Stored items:
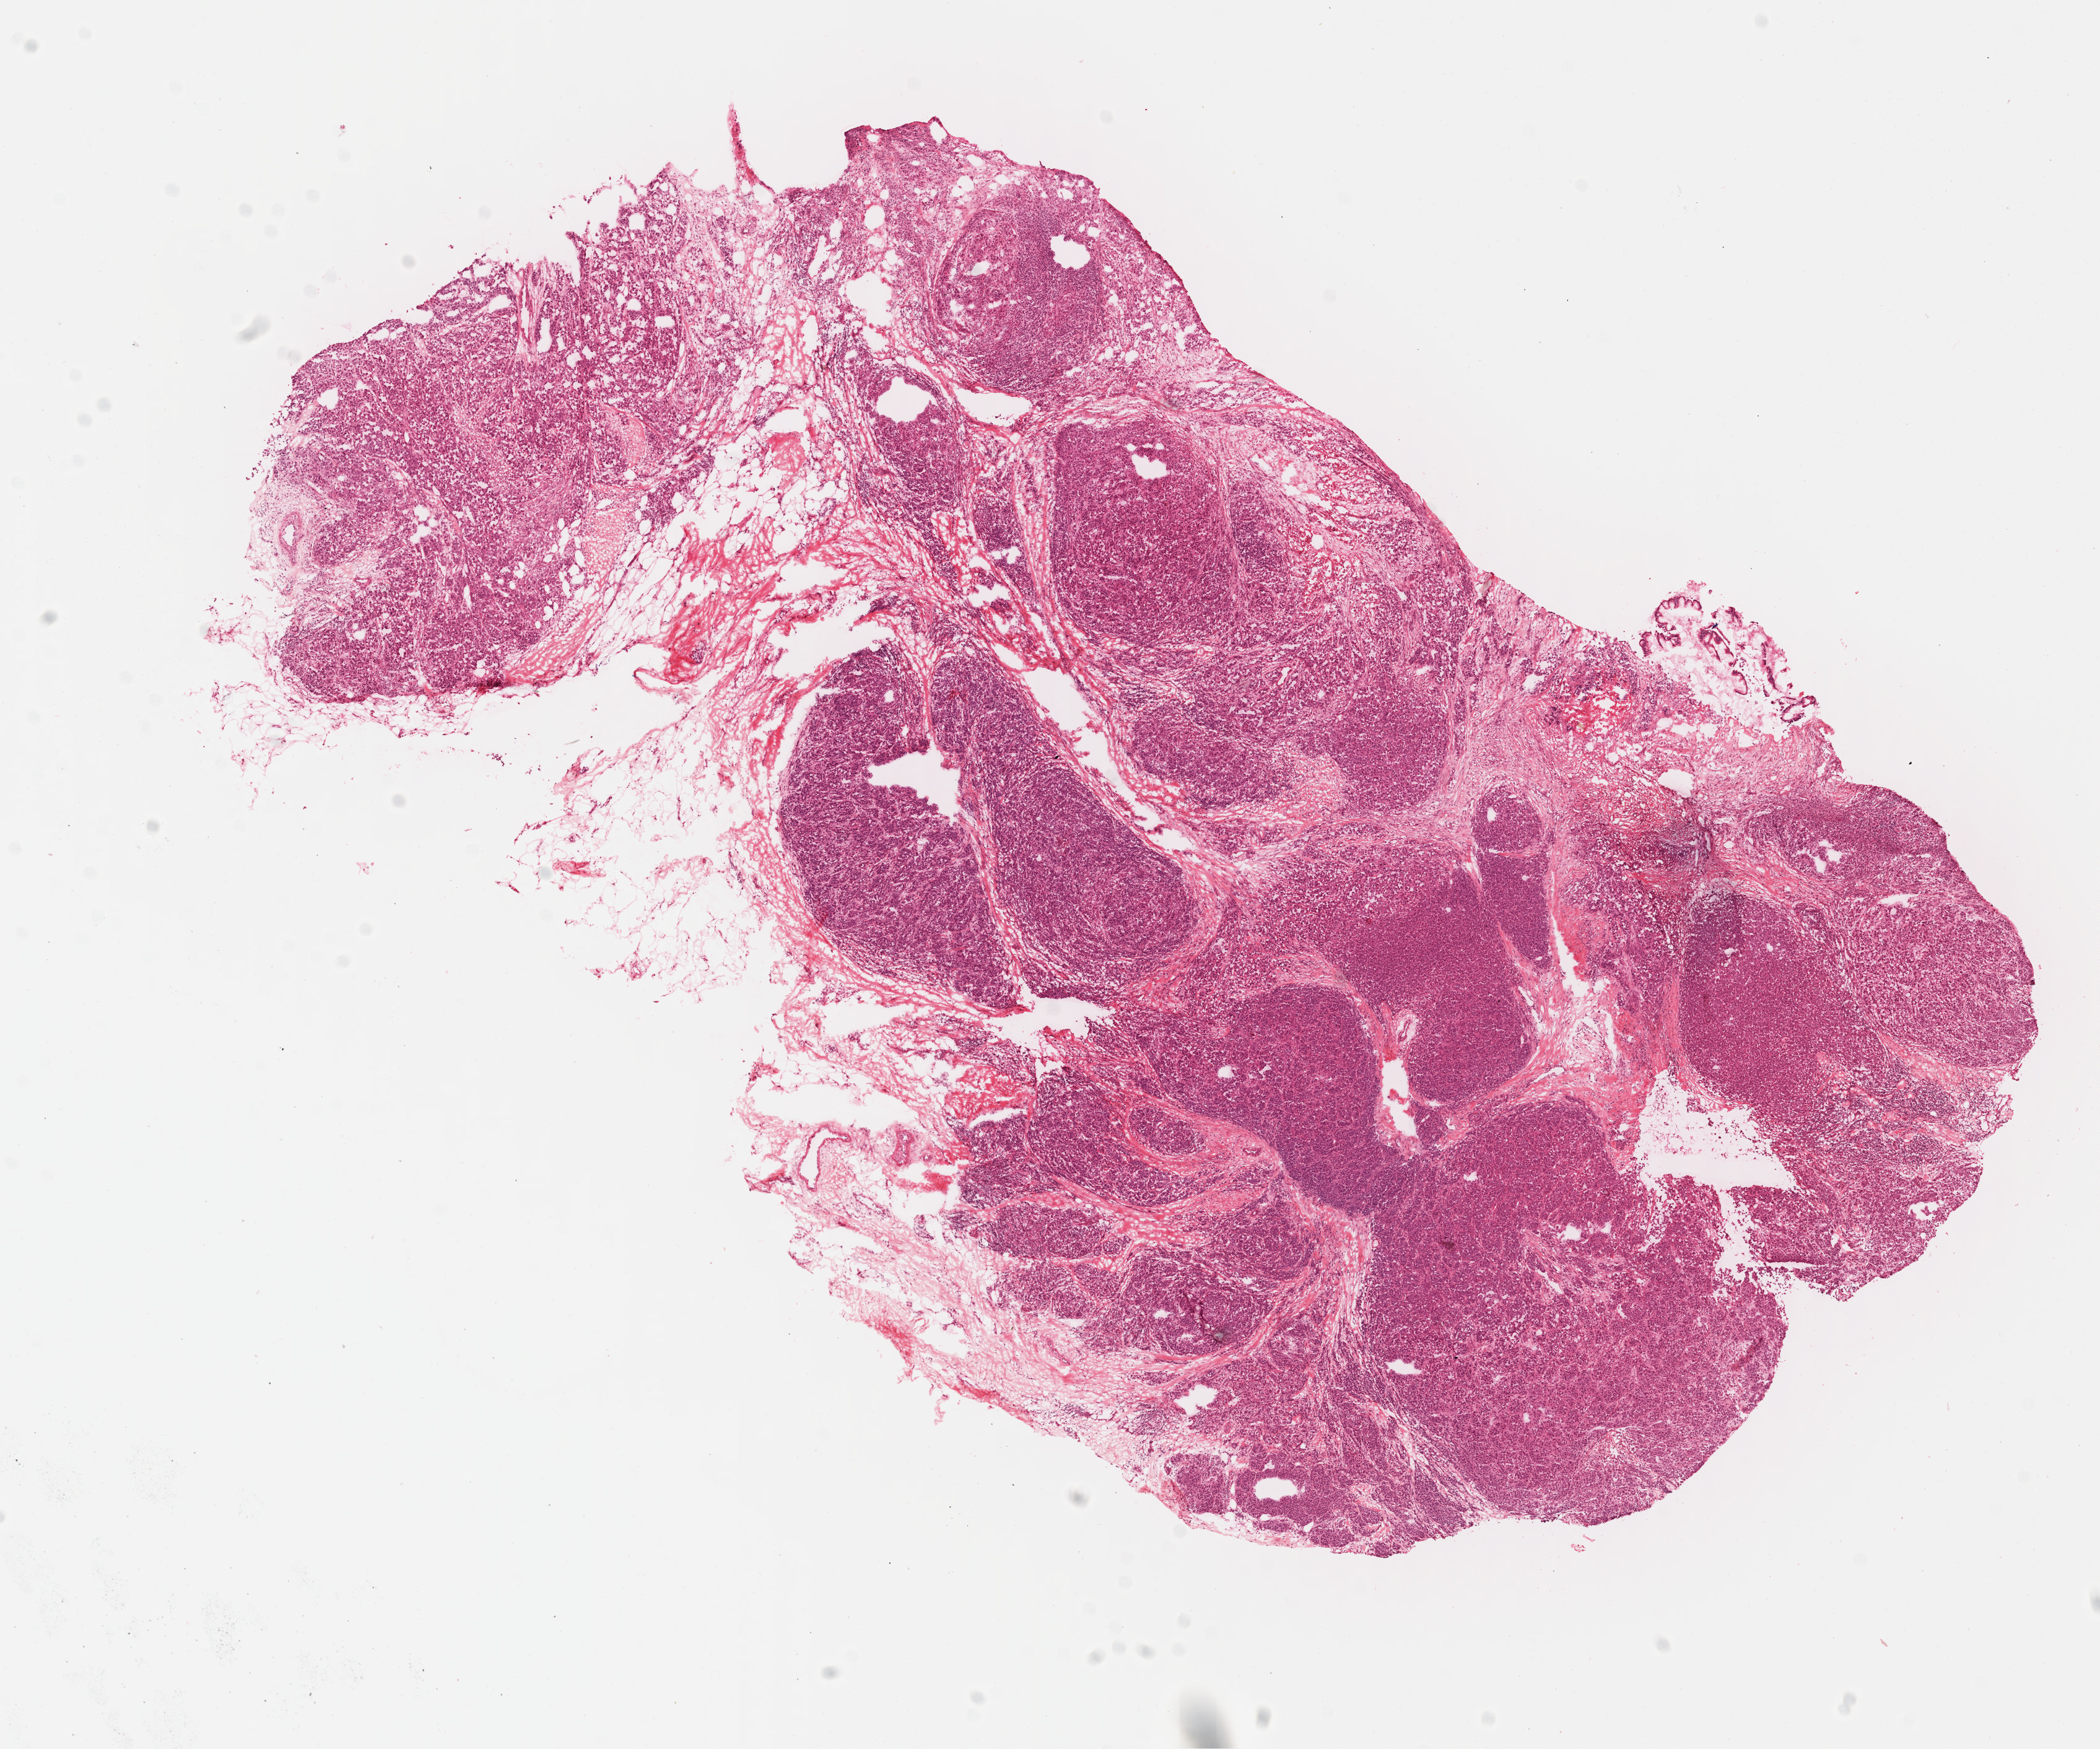
Digitized H&E tissue section (whole slide), shown as a low-resolution overview of the whole scanned area (about 13.3 x 11.1 mm, slide scanned at 40x). FFPE section. Primary tumour sample from the skin. Patient: male, age at initial diagnosis 42 years.
* histologic diagnosis: Amelanotic melanoma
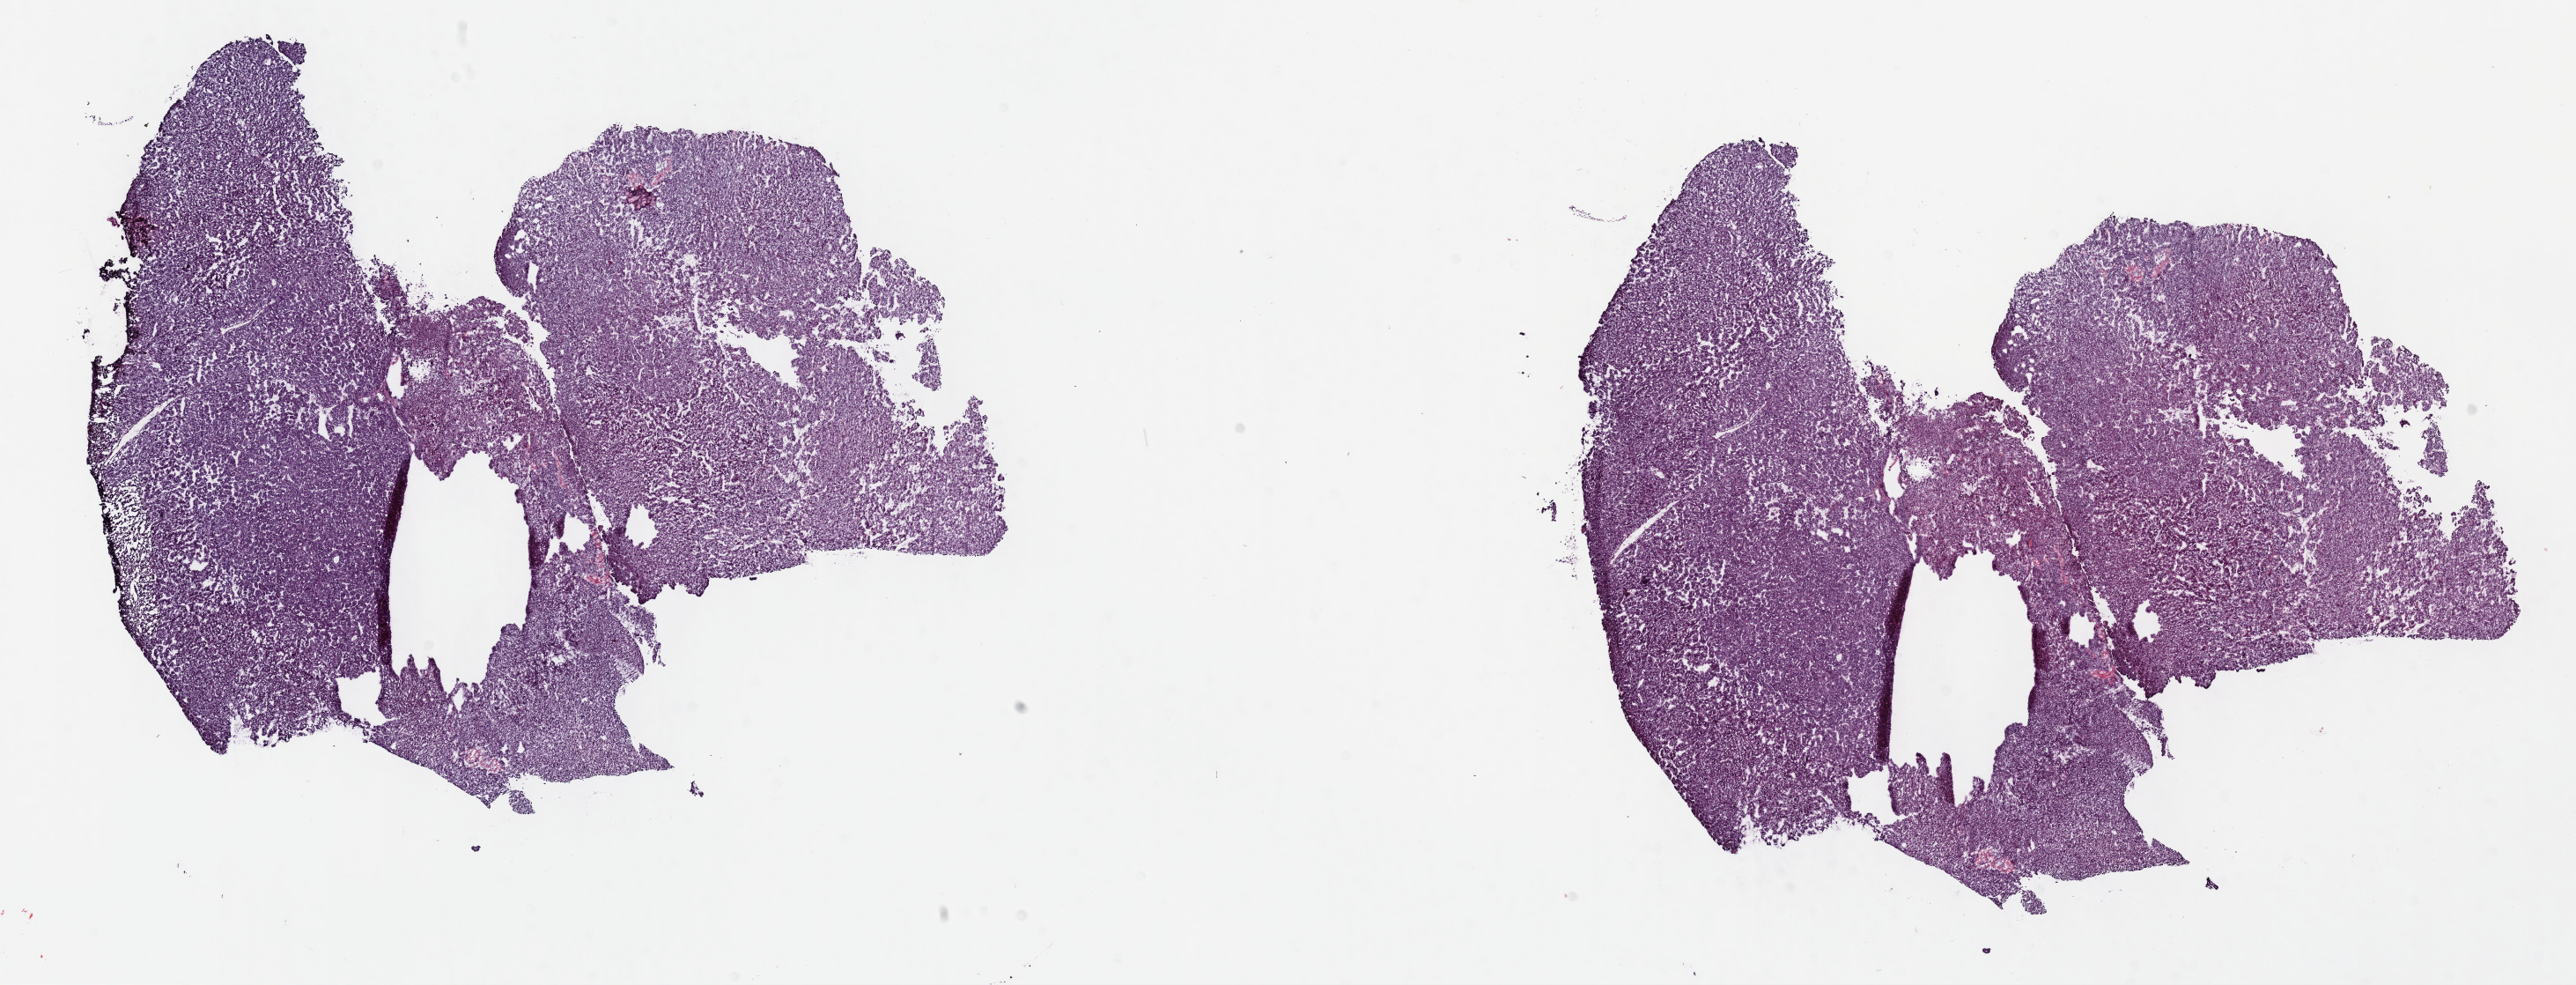
Whole-slide histology image, Hematoxylin and eosin (H&E) stained — whole scanned area (about 23.7 x 9.0 mm, slide scanned at 40x) shown as a low-resolution overview. Frozen section from the top of the tissue portion. Primary tumour sample from the liver. Male patient; age at initial diagnosis 48 years. Histologic grade: G1 (well differentiated). Composition of this section per pathologist review: tumour cells 80%, tumour nuclei 80%, normal cells 0%, stromal cells 20%, necrosis 0%. Infiltration values recorded for this section: lymphocyte infiltration 2%, monocyte infiltration 1%, neutrophil infiltration 1%.
- histologic diagnosis: Hepatocellular carcinoma, NOS
- AJCC pathologic stage: I (6th edition)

* **Task to complete**: Return each of the lines exactly as they appear above, with no images.

* **Response area**:
Digitized H&E tissue section (whole slide), shown as a low-resolution overview of the whole scanned area (about 13.3 x 11.1 mm, slide scanned at 40x). FFPE section. Primary tumour sample from the skin. Patient: male, age at initial diagnosis 42 years.
* histologic diagnosis: Amelanotic melanoma
Whole-slide histology image, Hematoxylin and eosin (H&E) stained — whole scanned area (about 23.7 x 9.0 mm, slide scanned at 40x) shown as a low-resolution overview. Frozen section from the top of the tissue portion. Primary tumour sample from the liver. Male patient; age at initial diagnosis 48 years. Histologic grade: G1 (well differentiated). Composition of this section per pathologist review: tumour cells 80%, tumour nuclei 80%, normal cells 0%, stromal cells 20%, necrosis 0%. Infiltration values recorded for this section: lymphocyte infiltration 2%, monocyte infiltration 1%, neutrophil infiltration 1%.
- histologic diagnosis: Hepatocellular carcinoma, NOS
- AJCC pathologic stage: I (6th edition)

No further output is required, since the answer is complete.